A União dos Importadores Independentes de Petróleo (UIP), que reúne os postos de gasolina independentes, reconheceu hoje que a situação piorou em relação a ontem, quando o Governo admitiu problemas com 25% dos postos de gasolina.
A UIP, como a União Francesa de Indústrias Petrolíferas (UFIP) – que agrupa os grandes grupos do setor -, insistiu que a situação irá melhorar a partir da tarde de hoje, com a volta ao trabalho de milhares de caminhões-pipa.
A falta de combustível não é igual em todo o país, já que enquanto nas regiões de fronteiras muitos motoristas encheram os tanques nos países vozinhos, de onde chegaram também importações em massa, no oeste há departamentos em que metade dos postos de gasolina foram obrigados a fechar.
Os protestos contra o projeto de lei de reforma do sistema de previdência, que deve finalizar sua tramitação parlamentar na próxima quarta-feira, mantêm sem atividade as 12 refinarias do país.

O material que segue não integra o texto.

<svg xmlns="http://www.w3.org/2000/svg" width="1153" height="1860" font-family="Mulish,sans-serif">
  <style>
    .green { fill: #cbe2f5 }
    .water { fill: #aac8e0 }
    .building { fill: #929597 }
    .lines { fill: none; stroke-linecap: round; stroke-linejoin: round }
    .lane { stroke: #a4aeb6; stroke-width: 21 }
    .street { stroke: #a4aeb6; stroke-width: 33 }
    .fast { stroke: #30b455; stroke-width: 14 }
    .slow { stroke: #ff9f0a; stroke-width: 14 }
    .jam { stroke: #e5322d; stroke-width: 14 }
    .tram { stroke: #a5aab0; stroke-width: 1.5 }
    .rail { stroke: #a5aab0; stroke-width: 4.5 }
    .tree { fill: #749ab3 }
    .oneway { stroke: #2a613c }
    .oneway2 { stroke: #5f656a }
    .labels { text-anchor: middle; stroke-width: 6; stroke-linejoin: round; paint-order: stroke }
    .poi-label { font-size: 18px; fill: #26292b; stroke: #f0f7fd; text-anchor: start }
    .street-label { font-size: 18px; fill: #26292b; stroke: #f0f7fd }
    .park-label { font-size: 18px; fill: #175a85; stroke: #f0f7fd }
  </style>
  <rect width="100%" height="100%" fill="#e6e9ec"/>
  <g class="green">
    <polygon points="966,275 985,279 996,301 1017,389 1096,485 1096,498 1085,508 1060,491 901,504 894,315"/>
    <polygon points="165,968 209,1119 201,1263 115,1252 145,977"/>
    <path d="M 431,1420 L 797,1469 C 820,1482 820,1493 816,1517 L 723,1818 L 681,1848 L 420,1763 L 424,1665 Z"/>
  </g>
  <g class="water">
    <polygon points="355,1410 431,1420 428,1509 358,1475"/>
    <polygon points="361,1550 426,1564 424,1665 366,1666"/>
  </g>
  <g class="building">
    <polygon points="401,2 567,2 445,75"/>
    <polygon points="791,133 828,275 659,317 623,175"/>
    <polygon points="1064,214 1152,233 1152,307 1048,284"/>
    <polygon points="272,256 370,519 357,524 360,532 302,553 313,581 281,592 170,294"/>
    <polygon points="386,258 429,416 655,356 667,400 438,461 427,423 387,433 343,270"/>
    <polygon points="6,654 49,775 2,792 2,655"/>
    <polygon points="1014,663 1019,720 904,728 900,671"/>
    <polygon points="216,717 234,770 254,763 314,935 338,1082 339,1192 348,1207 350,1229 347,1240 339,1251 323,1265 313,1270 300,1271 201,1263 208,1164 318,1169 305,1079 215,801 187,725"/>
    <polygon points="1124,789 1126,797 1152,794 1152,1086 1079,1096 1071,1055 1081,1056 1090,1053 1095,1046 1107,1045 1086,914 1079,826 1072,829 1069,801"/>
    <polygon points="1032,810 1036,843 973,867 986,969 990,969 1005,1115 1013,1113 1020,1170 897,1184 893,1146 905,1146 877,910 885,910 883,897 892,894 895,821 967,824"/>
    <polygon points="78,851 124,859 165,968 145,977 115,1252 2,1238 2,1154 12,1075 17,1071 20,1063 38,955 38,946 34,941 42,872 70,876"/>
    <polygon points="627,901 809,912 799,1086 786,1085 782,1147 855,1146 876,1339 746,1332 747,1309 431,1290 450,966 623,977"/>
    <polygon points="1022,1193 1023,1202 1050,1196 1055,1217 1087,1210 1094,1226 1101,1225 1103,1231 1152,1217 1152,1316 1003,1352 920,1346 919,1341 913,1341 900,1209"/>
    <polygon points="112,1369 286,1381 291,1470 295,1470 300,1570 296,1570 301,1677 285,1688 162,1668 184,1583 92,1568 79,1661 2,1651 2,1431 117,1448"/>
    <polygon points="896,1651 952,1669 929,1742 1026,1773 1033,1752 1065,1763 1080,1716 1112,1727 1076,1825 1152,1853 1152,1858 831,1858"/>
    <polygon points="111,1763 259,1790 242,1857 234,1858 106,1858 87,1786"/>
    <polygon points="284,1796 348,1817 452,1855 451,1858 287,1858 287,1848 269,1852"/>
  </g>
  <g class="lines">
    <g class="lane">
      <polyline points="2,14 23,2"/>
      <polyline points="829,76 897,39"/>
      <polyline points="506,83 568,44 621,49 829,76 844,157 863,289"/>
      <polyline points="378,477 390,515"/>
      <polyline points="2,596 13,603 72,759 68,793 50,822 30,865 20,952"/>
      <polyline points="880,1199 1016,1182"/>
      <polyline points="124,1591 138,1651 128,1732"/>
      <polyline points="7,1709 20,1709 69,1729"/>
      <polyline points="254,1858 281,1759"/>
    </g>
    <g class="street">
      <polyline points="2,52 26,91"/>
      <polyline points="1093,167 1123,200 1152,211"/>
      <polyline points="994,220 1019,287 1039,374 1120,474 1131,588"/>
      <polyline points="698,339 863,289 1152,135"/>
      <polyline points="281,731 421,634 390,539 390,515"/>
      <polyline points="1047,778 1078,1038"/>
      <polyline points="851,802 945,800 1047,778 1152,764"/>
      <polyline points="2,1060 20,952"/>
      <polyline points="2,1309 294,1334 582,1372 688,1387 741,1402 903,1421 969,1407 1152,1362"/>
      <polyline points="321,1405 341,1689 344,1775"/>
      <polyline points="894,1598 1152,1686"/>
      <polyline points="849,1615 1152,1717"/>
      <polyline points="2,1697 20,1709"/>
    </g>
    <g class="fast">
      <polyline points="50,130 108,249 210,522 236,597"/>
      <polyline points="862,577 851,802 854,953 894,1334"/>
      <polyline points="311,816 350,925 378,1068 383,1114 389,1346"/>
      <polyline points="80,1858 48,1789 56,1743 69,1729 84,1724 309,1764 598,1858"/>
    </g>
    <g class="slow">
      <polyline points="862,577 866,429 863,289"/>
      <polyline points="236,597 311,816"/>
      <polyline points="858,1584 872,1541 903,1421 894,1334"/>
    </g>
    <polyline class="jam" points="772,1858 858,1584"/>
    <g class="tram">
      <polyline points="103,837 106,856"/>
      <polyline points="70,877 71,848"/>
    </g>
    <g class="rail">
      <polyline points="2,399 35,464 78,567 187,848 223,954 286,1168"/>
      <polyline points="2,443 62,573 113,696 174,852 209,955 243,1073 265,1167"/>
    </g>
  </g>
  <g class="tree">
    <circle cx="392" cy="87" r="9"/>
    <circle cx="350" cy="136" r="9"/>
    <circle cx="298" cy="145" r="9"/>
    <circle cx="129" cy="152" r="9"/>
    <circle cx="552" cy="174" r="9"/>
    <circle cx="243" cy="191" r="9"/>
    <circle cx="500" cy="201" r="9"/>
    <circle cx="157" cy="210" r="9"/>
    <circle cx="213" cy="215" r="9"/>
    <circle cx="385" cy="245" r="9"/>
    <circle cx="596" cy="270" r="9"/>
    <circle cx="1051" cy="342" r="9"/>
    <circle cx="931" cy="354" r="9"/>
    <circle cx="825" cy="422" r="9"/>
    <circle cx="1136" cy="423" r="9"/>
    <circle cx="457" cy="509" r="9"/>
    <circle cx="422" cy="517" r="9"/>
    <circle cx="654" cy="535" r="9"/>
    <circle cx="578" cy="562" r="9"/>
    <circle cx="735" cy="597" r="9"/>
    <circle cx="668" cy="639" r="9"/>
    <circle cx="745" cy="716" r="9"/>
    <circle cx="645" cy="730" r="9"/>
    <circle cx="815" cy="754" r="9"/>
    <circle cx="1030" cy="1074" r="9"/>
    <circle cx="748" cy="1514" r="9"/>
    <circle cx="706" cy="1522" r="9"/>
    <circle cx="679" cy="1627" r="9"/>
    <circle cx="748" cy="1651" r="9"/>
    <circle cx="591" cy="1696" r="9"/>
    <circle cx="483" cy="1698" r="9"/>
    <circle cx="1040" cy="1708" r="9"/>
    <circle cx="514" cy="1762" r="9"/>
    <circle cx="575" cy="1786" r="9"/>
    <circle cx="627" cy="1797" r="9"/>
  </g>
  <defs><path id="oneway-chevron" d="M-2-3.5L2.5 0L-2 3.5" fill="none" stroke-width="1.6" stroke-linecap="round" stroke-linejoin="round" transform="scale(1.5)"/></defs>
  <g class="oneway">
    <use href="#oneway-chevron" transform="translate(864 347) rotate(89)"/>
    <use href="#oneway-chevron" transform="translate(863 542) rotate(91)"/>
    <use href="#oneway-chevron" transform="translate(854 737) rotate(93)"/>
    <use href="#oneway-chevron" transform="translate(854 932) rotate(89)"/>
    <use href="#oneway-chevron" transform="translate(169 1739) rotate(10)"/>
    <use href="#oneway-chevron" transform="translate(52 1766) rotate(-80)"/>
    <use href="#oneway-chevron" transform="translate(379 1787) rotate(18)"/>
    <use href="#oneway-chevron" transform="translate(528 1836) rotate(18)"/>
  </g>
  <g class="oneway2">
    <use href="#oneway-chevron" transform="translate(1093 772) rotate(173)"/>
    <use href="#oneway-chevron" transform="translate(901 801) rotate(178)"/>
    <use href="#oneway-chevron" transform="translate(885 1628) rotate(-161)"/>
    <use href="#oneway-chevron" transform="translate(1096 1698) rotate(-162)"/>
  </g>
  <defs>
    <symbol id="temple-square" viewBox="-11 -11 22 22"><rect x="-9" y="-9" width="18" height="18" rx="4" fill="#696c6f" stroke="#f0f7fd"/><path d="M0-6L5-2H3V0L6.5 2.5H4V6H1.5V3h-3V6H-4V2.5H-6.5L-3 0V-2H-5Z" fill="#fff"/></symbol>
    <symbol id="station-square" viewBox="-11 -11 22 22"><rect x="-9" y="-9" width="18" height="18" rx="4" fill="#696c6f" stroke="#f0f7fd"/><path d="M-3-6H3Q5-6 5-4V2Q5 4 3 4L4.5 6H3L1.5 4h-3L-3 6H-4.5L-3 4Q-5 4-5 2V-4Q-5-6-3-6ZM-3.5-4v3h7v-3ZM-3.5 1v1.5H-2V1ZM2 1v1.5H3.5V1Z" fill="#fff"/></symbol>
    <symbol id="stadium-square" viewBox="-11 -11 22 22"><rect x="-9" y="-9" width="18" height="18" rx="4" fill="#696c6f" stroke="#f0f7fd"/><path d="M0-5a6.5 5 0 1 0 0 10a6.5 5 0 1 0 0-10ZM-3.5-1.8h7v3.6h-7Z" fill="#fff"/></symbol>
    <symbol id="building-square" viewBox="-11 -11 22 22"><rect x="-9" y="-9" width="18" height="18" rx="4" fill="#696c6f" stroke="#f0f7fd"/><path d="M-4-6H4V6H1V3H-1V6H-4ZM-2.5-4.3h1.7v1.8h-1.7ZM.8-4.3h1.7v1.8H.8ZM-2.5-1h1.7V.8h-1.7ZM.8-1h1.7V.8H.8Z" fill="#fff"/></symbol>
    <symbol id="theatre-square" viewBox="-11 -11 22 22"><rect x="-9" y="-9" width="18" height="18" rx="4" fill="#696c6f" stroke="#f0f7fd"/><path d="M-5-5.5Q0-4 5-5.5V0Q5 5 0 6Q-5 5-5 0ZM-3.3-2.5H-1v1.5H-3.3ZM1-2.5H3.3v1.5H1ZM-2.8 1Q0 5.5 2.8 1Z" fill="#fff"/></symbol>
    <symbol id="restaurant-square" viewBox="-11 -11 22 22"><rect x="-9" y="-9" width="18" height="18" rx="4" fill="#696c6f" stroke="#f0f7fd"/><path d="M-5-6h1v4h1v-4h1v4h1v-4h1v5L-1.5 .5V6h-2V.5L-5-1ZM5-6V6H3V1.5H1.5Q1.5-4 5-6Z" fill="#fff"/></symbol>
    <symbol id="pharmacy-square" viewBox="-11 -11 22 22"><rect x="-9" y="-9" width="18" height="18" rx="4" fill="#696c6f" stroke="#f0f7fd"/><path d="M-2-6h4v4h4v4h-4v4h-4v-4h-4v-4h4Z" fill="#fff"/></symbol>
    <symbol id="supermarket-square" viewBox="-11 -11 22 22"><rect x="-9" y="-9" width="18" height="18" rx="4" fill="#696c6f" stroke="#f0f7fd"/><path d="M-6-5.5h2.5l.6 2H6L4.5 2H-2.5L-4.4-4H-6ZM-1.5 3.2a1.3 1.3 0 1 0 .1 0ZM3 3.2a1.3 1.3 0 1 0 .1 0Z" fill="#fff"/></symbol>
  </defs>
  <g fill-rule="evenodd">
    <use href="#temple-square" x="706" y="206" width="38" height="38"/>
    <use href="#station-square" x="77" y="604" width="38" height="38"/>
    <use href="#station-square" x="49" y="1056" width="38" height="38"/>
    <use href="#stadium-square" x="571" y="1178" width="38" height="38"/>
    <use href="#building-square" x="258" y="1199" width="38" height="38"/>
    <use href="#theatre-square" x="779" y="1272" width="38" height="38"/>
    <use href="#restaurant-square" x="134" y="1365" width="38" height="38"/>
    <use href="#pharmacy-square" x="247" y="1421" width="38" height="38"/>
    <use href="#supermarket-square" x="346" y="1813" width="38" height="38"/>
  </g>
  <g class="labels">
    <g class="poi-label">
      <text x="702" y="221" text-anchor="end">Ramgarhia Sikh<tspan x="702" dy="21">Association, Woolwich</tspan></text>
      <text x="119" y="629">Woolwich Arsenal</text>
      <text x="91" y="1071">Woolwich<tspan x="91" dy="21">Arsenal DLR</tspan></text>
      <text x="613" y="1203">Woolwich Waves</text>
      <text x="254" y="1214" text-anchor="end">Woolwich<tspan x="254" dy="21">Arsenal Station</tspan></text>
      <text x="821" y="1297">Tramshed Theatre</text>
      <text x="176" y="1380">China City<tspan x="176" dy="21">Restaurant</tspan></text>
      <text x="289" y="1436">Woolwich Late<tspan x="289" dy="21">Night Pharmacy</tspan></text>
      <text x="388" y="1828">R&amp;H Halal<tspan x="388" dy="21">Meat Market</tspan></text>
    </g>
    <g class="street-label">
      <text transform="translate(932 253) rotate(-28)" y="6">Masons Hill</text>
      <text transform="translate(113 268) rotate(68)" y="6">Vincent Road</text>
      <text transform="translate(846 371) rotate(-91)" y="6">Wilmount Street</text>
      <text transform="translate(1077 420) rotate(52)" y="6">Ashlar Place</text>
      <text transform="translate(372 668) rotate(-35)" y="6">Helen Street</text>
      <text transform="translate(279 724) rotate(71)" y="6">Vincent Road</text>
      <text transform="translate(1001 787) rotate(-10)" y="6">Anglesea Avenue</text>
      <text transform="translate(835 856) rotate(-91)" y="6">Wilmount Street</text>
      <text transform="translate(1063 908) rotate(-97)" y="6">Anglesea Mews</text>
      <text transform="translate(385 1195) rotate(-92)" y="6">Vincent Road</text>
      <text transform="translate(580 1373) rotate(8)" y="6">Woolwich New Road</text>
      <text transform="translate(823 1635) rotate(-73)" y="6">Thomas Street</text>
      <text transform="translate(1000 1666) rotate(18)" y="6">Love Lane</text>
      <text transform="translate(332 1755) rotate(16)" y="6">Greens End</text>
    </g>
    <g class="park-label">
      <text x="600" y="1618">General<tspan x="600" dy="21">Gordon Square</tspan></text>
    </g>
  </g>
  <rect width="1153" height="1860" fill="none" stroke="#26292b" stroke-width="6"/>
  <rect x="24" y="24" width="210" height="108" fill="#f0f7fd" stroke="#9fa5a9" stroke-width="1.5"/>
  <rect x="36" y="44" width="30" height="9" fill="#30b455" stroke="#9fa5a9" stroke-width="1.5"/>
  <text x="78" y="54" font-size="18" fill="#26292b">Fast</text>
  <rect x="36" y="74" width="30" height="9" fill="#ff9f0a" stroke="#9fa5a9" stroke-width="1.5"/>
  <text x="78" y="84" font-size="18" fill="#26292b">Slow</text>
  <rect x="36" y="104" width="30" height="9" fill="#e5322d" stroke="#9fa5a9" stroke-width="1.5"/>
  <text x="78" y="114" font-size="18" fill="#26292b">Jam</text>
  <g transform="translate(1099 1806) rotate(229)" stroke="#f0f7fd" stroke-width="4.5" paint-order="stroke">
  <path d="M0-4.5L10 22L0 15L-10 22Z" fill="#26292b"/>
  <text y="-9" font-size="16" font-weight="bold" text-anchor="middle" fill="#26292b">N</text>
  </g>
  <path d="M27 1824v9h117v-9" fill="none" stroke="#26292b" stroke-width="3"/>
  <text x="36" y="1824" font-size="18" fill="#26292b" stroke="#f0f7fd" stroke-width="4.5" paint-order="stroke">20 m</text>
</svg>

Seguindo as palavras do Governo, as forças de ordem continuam desbloqueando depósitos de combustíveis onde manifestantes impediam o acesso dos caminhões de abastecimento.
Também desalojaram centenas de grevistas do porto de Marselha, que nesta madrugada, fecharam os acessos aos depósitos petroleiros do terminal de Fos-sur-Mer, o maior do sudeste da França.
O projeto de lei, que atrasa em dois anos a idade de aposentadoria, deu hoje um novo passo em sua tramitação ao ser adotado na comissão mista paritária de deputados e senadores.
O texto da comissão paritária será submetido a votação amanhã no Senado e, na quarta-feira, na Assembleia Nacional. Depois é aberto um período no qual a oposição pode apresentar um recurso perante o Conselho Constitucional.
Neste caso, e se o Governo impuser ao Conselho Constitucional o procedimento de urgência, haveria um prazo de oito dias para a emissão da sentença, o que poderia acontecer em meados de novembro.